**TASK BRIEF:** Skip any pictures. Repeat the data exactly, from its first line through the line that holds "Lambrichts /46 , Voordeckers ->", both included.

**RECORDS TO PROCESS:**
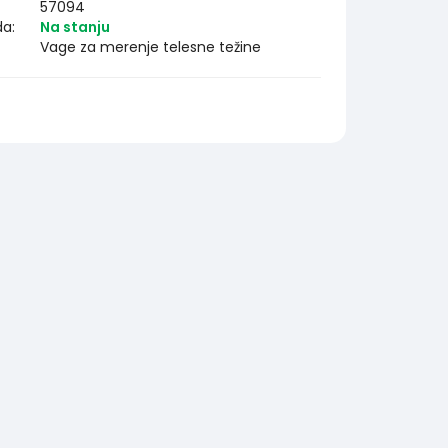
57094
da:
Na stanju
Vage za merenje telesne težine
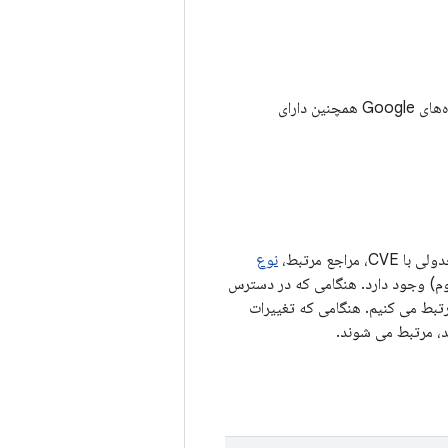
علاوه بر آسیب‌پذیری‌های امنیتی شرح داده‌شده در بولتن امنیتی اندروید فوریه ۲۰۲۱، دستگاه‌های Google همچنین دارای
ع مرتبط،
نوع
روژه منبع باز Android (AOSP) (در صورت لزوم) وجود دارد. هنگامی که در دسترس
، مانند لیست تغییرات AOSP، به شناسه اشکال مرتبط می کنیم. هنگامی که تغییرات
، مرتبط می شوند.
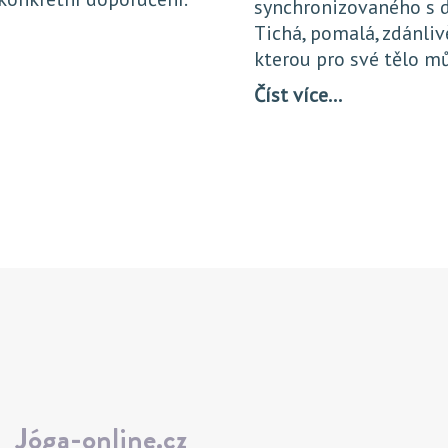
synchronizovaného s d
Tichá, pomalá, zdánliv
kterou pro své tělo m
Číst více…
Jóga-online.cz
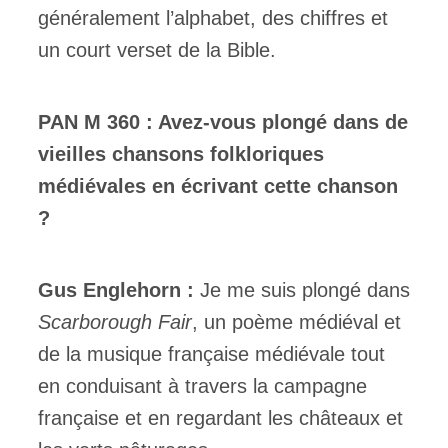
généralement l’alphabet, des chiffres et
un court verset de la Bible.
PAN M 360 : Avez-vous plongé dans de
vieilles chansons folkloriques
médiévales en écrivant cette chanson
?
Gus Englehorn :
Je me suis plongé dans
Scarborough Fair
, un poème médiéval et
de la musique française médiévale tout
en conduisant à travers la campagne
française et en regardant les châteaux et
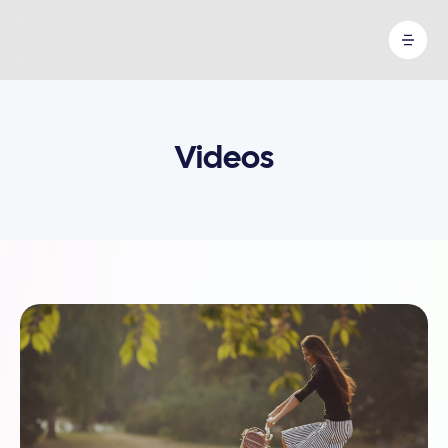
Videos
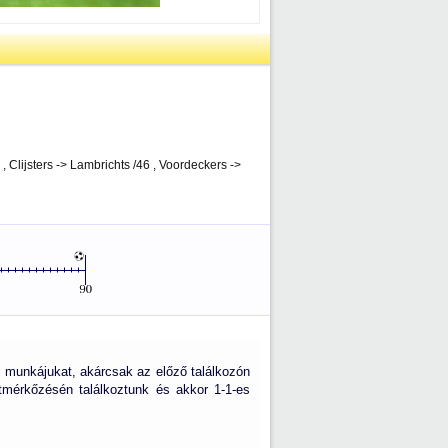
 , Clijsters -> Lambrichts /46 , Voordeckers ->
i munkájukat, akárcsak az előző találkozón
tmérkőzésén találkoztunk és akkor 1-1-es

**ANSWER BOX:**
57094
da:
Na stanju
Vage za merenje telesne težine
علاوه بر آسیب‌پذیری‌های امنیتی شرح داده‌شده در بولتن امنیتی اندروید فوریه ۲۰۲۱، دستگاه‌های Google همچنین دارای
ع مرتبط،
نوع
روژه منبع باز Android (AOSP) (در صورت لزوم) وجود دارد. هنگامی که در دسترس
، مانند لیست تغییرات AOSP، به شناسه اشکال مرتبط می کنیم. هنگامی که تغییرات
، مرتبط می شوند.
synchronizovaného s d
Tichá, pomalá, zdánliv
kterou pro své tělo m
Číst více…
Jóga-online.cz
généralement l’alphabet, des chiffres et
un court verset de la Bible.
PAN M 360 : Avez-vous plongé dans de
vieilles chansons folkloriques
médiévales en écrivant cette chanson
?
Gus Englehorn :
Je me suis plongé dans
Scarborough Fair
, un poème médiéval et
de la musique française médiévale tout
en conduisant à travers la campagne
française et en regardant les châteaux et
Videos
 , Clijsters -> Lambrichts /46 , Voordeckers ->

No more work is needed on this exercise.